Los vínculos empiezan y terminan entre dos. Dos que se unen y dos que deben ahora aceptar el límite de la relación.
Cuando se cronifica un divorcio legalmente, el dolor se profundiza y lejos está la pareja de asumir el final. Y en climas de rencor, las heridas se esparcen, los hijos sufren y quedan expuestos a imágenes de padres deterioradas por ataques y difamaciones. Se deja a los hijos sin referentes y ahora será doble la crisis para los hijos: aceptar la separación de los padres y enfrentarse a la pérdida de vínculos significativos y de amores que fueron estables y consistentes en la presencia.

¿Cuál es la solución posible para este tipo de experiencia de divorcio? Solo las partes que han protagonizado la escalada podrán desarticularla. Lamentablemente ni abogados, ni terapeutas, ni jueces o asistentes sociales tienen el poder de transformar la situación cuando las partes no lo desean internamente.
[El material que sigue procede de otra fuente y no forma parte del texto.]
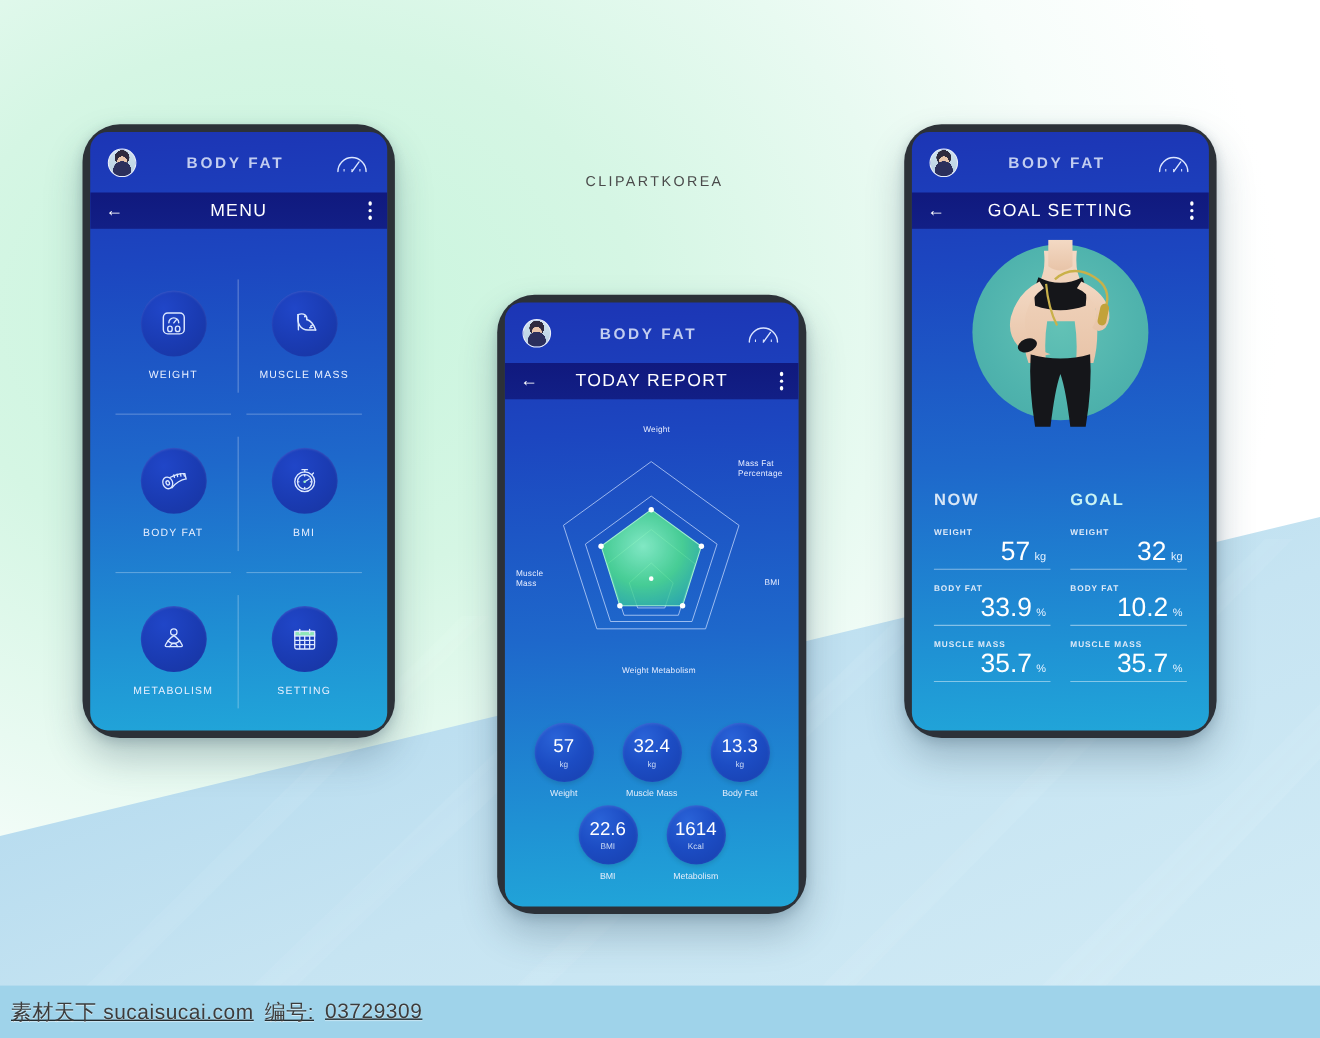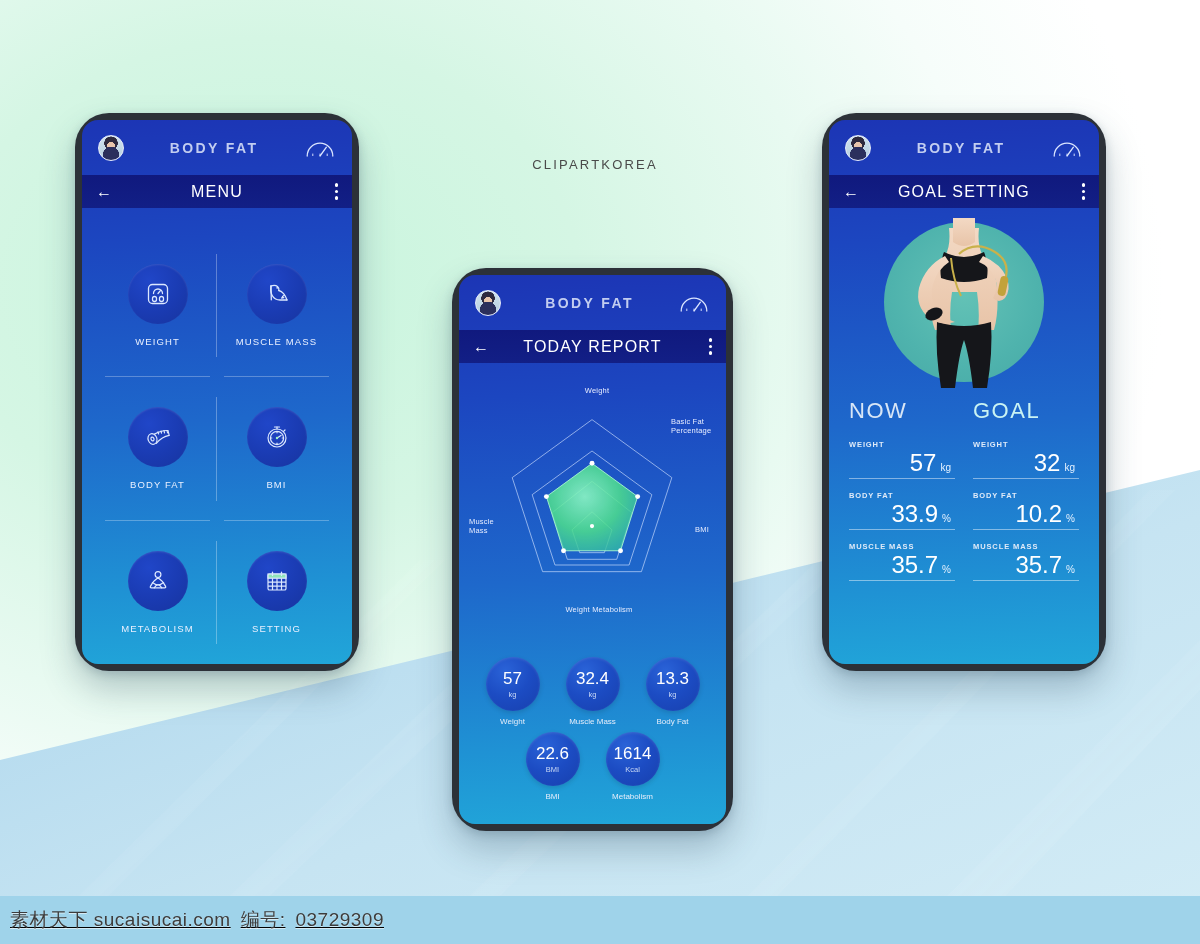--- a/index.html
+++ b/index.html
@@ -171,21 +171,21 @@
   .goal-body { height: calc(100% - 88px); padding: 14px 0 0; }
   .hero {
     width: 160px; height: 160px; margin: 0 auto;
     border-radius: 50%;
     background: radial-gradient(circle at 50% 45%, #63c2b6 0%, #4fb3ad 60%, #46a9a6 100%);
     position: relative; overflow: visible;
   }
   .hero svg { position: absolute; left: 50%; top: -4px; transform: translateX(-50%); }
   .goal-cols { display: flex; padding: 16px 20px 0; gap: 18px; }
   .goal-col { flex: 1; }
-  .goal-col h3 { font-weight: 400; font-size: 22px; letter-spacing: 1.5px; margin-bottom: 16px; }
+  .goal-col h3 { font-weight: 700; font-size: 15px; letter-spacing: 1.5px; margin-bottom: 16px; margin-top: 48px; }
   .goal-col.now h3 { color: #d8e6f6; }
   .goal-col.goal h3 { color: #c9f3f3; }
   .metric { margin-bottom: 12px; }
   .metric .mlabel { color: #dfeaf8; font-size: 7.5px; letter-spacing: .9px; font-weight: 600; }
   .metric .mvalrow {
     display: flex; align-items: baseline; justify-content: flex-end; gap: 4px;
     border-bottom: 1px solid rgba(255,255,255,.45);
     padding: 2px 4px 3px 0;
   }
   .metric .mval { color: #ffffff; font-size: 24px; font-weight: 300; line-height: 1; }
@@ -398,21 +398,21 @@
             <g fill="#ffffff">
               <circle cx="140" cy="98" r="2.6"></circle>
               <circle cx="188" cy="133" r="2.6"></circle>
               <circle cx="170" cy="190" r="2.6"></circle>
               <circle cx="110" cy="190" r="2.6"></circle>
               <circle cx="92" cy="133" r="2.6"></circle>
               <circle cx="140" cy="164" r="2.2"></circle>
             </g>
           </svg>
           <div class="radar-label" style="left:108px; top:24px; width:60px;">Weight</div>
-          <div class="radar-label" style="left:212px; top:55px; width:56px; text-align:left;">Basic Fat Percentage</div>
+          <div class="radar-label" style="left:212px; top:55px; width:56px; text-align:left;">Mass Fat Percentage</div>
           <div class="radar-label" style="left:236px; top:163px; width:34px; text-align:left;">BMI</div>
           <div class="radar-label" style="left:94px; top:243px; width:92px;">Weight Metabolism</div>
           <div class="radar-label" style="left:10px; top:155px; width:40px; text-align:left;">Muscle Mass</div>
         </div>
 
         <div class="stats-rows">
           <div class="stat-row">
             <div class="stat-item">
               <div class="bubble">
                 <span class="val">57</span>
Son solo los miembros de la pareja quienes pueden tomar la decisión de dejar de lastimarse (la violencia con otro implica, también, un daño a sí mismo) y lastimar. Al lograr acuerdos, sentirán que pierden fuerza, pero ganarán en estabilidad. Cesar el fuego hará, a su vez, que vean a sus hijos más fuertes al compartir su vida con sus dos padres sin tener que enfrentarse a uno para querer al otro. Es creciendo con esas relaciones tan primarias y significativas que el hijo gana fuerza y vida.
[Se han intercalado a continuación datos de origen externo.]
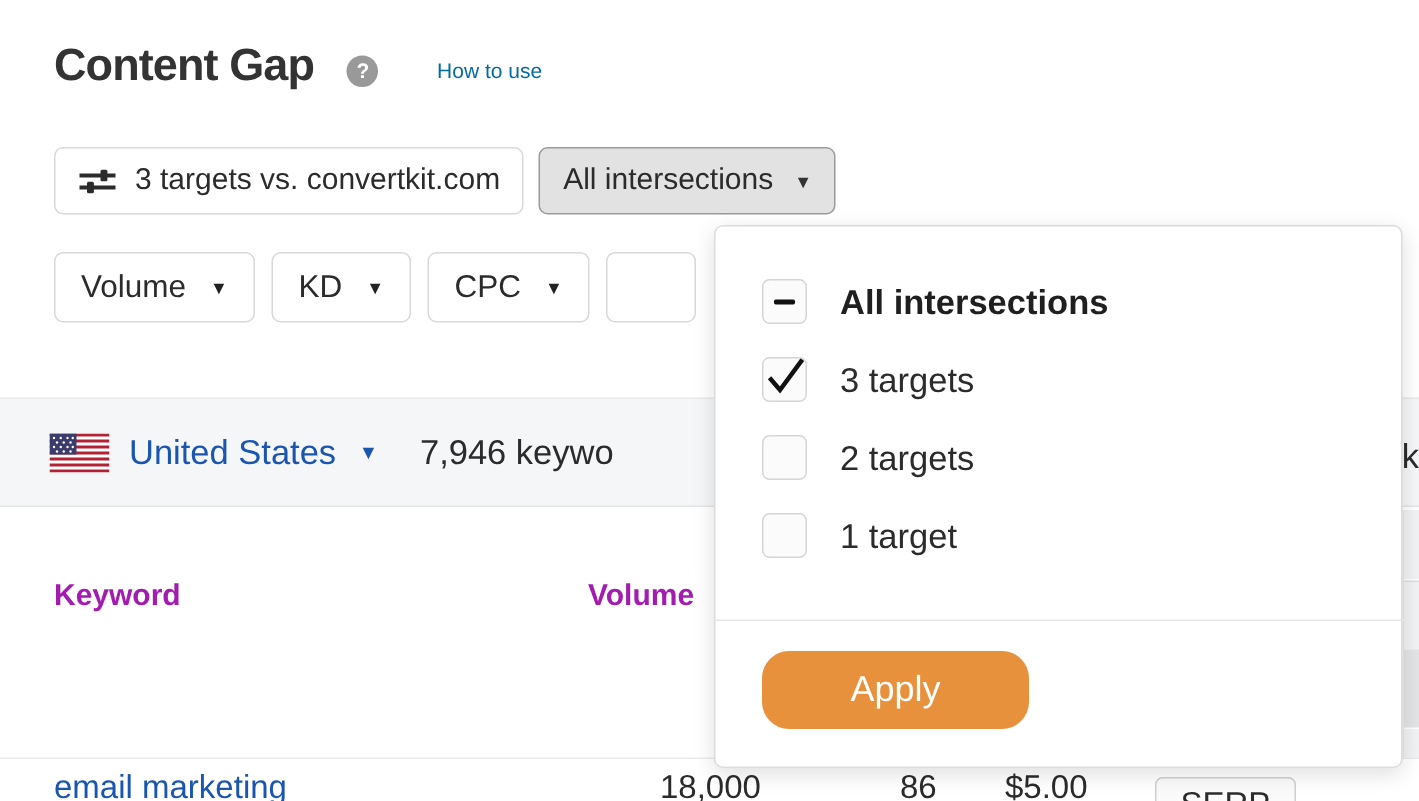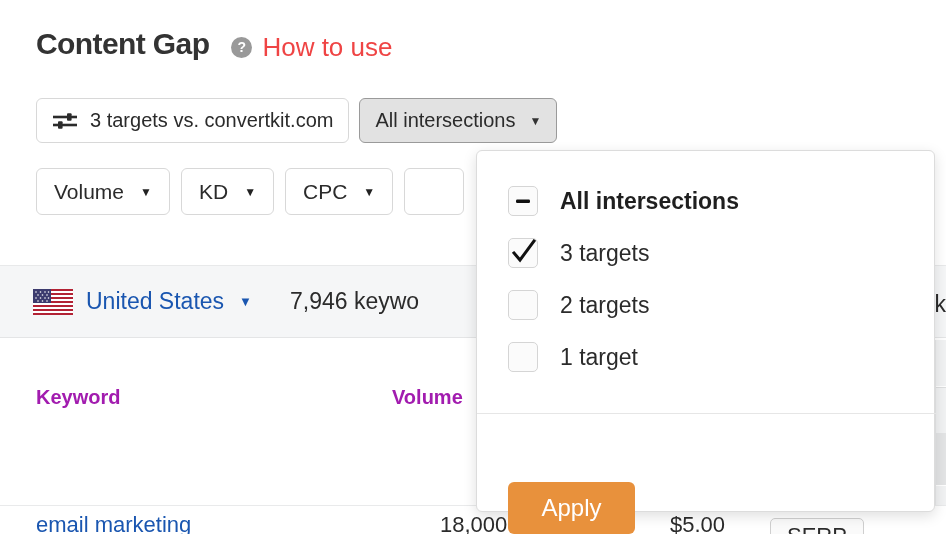--- a/index.html
+++ b/index.html
@@ -22,21 +22,21 @@
     letter-spacing: -0.6px; line-height: 44px;
   }
   .howto { display: flex; align-items: center; gap: 10px; padding-top: 6px; cursor: pointer; }
   .help-circle {
     width: 21px; height: 21px; border-radius: 50%;
     background: #999999; color: #ffffff;
     font-size: 14px; font-weight: bold;
     display: flex; align-items: center; justify-content: center;
     line-height: 1;
   }
-  .howto-label { font-size: 26px; color: #ef4444; }
+  .howto-label { font-size: 14px; color: #0369a1; margin-left: 29px; }
 
   
   .filters-1 { position: absolute; left: 36px; top: 98px; display: flex; gap: 10px; align-items: center; }
   .pill {
     height: 45px; border: 1px solid #d8d8d8; border-radius: 6px;
     background: #ffffff; display: flex; align-items: center;
     padding: 8px 15px; font-size: 20px; color: #2b2b2b; cursor: pointer;
     white-space: nowrap;
   }
   .pill.active { background: #e2e2e2; border-color: #9a9a9a; }
@@ -50,21 +50,21 @@
     background: #ffffff; display: flex; align-items: center;
     padding: 0 17px; font-size: 21px; color: #2b2b2b; cursor: pointer;
     white-space: nowrap;
   }
   .pill-sm .caret { margin-left: 16px; font-size: 12px; color: #222; line-height: 1; }
 
   
   .infobar {
     position: absolute; left: 0; top: 265px; width: 946px; height: 73px;
     background: #f5f6f7; border-top: 1px solid #e8e9ea; border-bottom: 1px solid #e4e5e6;
-    display: flex; align-items: center; padding-left: 33px; gap: 38px;
+    display: flex; align-items: center; padding-left: 33px; gap: 28px;
   }
   .country { display: flex; align-items: center; gap: 13px; cursor: pointer; }
   .flag { width: 40px; height: 26px; display: block; flex: none; }
   .country-name { font-size: 23px; color: #1a56b0; }
   .country .caret { font-size: 13px; color: #1a56b0; margin-left: 2px; }
   .kwcount { font-size: 23px; color: #2b2b2b; white-space: nowrap; }
   .tail-text { position: absolute; right: 0; top: 291px; font-size: 23px; color: #2b2b2b; }
   .th { font-size: 20px; font-weight: bold; color: #a21caf; }
   .th-keyword { position: absolute; left: 36px; top: 386px; }
   .th-volume  { position: absolute; left: 392px; top: 386px; }
@@ -94,24 +94,24 @@
   .cb {
     width: 30px; height: 30px; border: 1px solid #d5d5d5; border-radius: 5px;
     background: #fbfbfb; flex: none; position: relative;
   }
   .cb svg { position: absolute; left: 0; top: 0; }
   .dd-label { font-size: 23px; color: #2b2b2b; }
   .dd-label.bold { font-weight: bold; color: #1f1f1f; }
   .dd-sep { position: absolute; left: 0; top: 262px; width: 459px; height: 1px; background: #e6e6e6; }
   .apply-btn {
     position: absolute; left: 31px; top: 283px;
-    width: 127px; height: 52px; border-radius: 6px;
+    width: 178px; height: 52px; border-radius: 18px;
     background: #e8913c; border: none; color: #ffffff;
     font-size: 24px; font-family: "Liberation Sans", sans-serif;
-    cursor: pointer; display: flex; align-items: center; justify-content: center; margin-top: 48px;
+    cursor: pointer; display: flex; align-items: center; justify-content: center;
   }
 </style>
 </head>
 <body>
 
 <div id="app">
 
   <div class="header-row">
     <div class="page-title">Content Gap</div>
     <div class="howto">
Para que esto ocurra, es condición, además, que los padres se hagan cargo de que eligieron a su pareja para tener a cada uno de sus hijos. Aceptar esa decisión es respetar el acto sagrado que les dio vida a estos hijos. Además, es mostrarles que comprenden el dolor por la separación, pero que ambos se comprometen a acompañar esas angustias. De esta forma, se enseña cómo incorporar el dolor a la vida que siempre será digna de ser vivida.
Mostrarle al hijo que sus padres se respetan y se valoran, le dará la fuerza para salir al mundo a buscar realizar su destino y felicidad.

Al respetar el amor vivido y aceptar su transformación, y al ayudar a que el hijo se sienta parte y fruto de un acto de amor, perdura el amor parental como sentido de la existencia de la familia que, el caso en que la separación sea inevitable, cambiará en las formas, pero no en su sentido esencial: seguirá siendo una familia que da vida y que ayuda a sostenerla.